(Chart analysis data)
▬▬▬

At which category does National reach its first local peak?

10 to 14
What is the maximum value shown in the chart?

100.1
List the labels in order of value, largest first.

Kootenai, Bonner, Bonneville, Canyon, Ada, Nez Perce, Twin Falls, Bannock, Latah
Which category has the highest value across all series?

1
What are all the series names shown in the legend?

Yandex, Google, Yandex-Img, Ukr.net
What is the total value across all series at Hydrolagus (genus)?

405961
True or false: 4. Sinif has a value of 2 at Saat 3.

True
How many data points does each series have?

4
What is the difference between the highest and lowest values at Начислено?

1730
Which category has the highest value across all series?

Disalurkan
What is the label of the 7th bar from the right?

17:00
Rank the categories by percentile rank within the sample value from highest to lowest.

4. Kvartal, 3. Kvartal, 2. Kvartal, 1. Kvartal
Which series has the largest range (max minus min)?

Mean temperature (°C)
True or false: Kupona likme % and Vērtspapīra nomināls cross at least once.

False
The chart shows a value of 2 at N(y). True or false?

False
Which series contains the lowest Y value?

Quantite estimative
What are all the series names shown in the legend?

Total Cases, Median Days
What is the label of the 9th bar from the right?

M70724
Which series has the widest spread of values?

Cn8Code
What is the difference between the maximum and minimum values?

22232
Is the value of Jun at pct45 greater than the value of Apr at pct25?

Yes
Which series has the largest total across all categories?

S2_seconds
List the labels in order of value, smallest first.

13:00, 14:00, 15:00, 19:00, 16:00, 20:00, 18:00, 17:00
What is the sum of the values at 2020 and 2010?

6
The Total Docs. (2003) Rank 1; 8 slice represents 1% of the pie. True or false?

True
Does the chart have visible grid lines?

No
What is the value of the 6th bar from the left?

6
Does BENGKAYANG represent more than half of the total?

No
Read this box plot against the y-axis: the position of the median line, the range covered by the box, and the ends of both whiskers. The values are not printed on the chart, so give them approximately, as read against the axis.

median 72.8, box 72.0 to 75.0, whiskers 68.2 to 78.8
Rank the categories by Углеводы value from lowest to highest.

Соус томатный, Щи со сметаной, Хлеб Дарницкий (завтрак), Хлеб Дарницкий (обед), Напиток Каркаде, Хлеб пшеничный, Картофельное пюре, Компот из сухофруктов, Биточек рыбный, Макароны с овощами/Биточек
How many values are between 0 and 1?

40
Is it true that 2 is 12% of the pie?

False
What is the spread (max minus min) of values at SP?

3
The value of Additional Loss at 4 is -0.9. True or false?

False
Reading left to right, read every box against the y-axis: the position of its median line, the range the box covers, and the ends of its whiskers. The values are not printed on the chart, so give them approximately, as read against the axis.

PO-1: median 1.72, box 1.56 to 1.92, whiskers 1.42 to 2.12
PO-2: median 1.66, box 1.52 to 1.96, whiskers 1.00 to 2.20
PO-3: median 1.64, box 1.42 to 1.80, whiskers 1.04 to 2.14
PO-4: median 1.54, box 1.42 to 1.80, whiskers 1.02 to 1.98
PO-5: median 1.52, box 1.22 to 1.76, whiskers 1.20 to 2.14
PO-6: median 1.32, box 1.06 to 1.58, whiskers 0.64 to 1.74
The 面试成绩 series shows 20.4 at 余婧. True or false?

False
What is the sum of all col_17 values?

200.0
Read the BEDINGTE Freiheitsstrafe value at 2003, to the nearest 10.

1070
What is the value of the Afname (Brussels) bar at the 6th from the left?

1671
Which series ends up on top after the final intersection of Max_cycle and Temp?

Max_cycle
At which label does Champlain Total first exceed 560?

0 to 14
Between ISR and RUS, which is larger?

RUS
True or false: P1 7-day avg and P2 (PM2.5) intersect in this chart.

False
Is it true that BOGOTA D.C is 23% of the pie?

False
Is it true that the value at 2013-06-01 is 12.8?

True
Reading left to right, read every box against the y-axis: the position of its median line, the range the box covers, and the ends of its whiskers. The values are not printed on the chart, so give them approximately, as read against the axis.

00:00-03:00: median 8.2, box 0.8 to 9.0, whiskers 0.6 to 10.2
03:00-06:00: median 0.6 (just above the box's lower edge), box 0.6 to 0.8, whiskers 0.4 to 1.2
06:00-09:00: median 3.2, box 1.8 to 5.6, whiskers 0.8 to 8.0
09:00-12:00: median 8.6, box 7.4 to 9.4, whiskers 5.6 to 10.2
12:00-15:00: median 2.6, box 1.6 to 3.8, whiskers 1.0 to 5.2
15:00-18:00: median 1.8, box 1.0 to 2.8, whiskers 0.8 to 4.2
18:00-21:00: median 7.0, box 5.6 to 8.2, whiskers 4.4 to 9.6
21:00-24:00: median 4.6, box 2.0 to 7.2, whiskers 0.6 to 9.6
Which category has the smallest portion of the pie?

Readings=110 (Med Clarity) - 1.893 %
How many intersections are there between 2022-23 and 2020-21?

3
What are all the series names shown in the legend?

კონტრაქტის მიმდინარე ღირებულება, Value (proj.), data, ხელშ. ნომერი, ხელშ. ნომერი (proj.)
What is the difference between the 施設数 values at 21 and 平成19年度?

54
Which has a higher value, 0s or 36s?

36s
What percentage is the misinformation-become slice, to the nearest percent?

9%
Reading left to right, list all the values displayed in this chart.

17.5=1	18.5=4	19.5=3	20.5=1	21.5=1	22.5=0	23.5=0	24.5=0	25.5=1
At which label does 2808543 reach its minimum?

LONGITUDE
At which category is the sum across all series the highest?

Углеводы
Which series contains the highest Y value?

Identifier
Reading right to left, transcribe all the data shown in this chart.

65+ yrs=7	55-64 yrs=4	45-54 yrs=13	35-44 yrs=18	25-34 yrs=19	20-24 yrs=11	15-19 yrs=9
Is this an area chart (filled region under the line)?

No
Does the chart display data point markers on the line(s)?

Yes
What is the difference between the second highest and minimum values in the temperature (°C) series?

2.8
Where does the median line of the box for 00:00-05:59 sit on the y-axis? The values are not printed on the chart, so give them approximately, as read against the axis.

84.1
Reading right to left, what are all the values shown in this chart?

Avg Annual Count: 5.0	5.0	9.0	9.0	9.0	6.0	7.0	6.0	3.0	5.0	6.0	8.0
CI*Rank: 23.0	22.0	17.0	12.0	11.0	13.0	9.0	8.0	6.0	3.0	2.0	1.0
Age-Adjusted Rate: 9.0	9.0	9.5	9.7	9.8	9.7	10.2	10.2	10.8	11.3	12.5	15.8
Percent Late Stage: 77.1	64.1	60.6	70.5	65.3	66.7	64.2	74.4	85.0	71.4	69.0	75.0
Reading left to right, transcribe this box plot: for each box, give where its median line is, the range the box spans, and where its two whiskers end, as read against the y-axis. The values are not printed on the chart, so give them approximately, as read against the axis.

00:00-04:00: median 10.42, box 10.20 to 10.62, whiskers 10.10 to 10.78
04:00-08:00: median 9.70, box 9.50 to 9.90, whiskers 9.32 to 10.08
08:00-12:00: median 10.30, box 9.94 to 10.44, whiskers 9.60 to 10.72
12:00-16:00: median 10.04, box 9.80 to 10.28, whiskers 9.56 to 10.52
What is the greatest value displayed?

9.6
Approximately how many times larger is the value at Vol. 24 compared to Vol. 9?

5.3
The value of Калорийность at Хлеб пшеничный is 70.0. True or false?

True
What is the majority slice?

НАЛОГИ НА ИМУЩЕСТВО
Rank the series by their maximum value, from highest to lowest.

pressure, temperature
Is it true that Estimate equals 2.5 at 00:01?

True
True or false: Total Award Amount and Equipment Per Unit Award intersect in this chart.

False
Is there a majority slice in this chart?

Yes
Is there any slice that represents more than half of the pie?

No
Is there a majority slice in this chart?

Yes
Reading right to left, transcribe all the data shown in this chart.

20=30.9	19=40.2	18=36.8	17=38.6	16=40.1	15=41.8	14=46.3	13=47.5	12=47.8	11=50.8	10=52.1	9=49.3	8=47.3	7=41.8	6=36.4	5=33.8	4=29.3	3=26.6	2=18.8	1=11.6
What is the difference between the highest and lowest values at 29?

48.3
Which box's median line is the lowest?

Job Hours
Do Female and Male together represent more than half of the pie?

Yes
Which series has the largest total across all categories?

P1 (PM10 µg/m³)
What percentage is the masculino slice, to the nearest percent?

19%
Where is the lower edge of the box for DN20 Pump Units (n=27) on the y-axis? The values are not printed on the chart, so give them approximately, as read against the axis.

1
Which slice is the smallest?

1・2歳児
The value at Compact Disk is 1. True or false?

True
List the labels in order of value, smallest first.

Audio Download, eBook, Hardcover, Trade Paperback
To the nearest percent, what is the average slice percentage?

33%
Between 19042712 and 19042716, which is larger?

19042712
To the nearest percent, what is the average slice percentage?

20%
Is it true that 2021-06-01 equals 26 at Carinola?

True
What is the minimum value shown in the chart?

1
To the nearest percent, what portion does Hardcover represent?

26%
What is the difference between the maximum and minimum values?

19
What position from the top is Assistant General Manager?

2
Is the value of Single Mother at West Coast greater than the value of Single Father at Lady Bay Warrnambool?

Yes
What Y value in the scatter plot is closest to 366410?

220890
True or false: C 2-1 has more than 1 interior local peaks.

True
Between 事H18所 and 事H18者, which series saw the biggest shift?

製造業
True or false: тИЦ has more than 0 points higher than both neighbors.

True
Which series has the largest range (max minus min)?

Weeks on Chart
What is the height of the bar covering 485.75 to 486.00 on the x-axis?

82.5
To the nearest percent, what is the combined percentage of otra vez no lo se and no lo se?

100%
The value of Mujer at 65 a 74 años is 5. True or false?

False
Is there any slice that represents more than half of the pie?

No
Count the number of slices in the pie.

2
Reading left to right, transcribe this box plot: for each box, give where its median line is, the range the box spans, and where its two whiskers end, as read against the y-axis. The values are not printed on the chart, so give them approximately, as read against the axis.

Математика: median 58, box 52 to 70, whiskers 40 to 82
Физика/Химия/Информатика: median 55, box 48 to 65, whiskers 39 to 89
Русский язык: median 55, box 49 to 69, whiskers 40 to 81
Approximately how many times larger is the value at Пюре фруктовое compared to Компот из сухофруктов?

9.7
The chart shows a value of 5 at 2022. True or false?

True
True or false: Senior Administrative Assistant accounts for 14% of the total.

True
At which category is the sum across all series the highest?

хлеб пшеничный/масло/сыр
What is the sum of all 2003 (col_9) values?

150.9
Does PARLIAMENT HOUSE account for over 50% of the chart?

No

▬▬▬

TASK DETAILS: Please retype the lines of the records above, from the start of the records through the line containing "What is the total", without any changes.

SOLUTION FOR THIS EXERCISE:
At which category does National reach its first local peak?

10 to 14
What is the maximum value shown in the chart?

100.1
List the labels in order of value, largest first.

Kootenai, Bonner, Bonneville, Canyon, Ada, Nez Perce, Twin Falls, Bannock, Latah
Which category has the highest value across all series?

1
What are all the series names shown in the legend?

Yandex, Google, Yandex-Img, Ukr.net
What is the total value across all series at Hydrolagus (genus)?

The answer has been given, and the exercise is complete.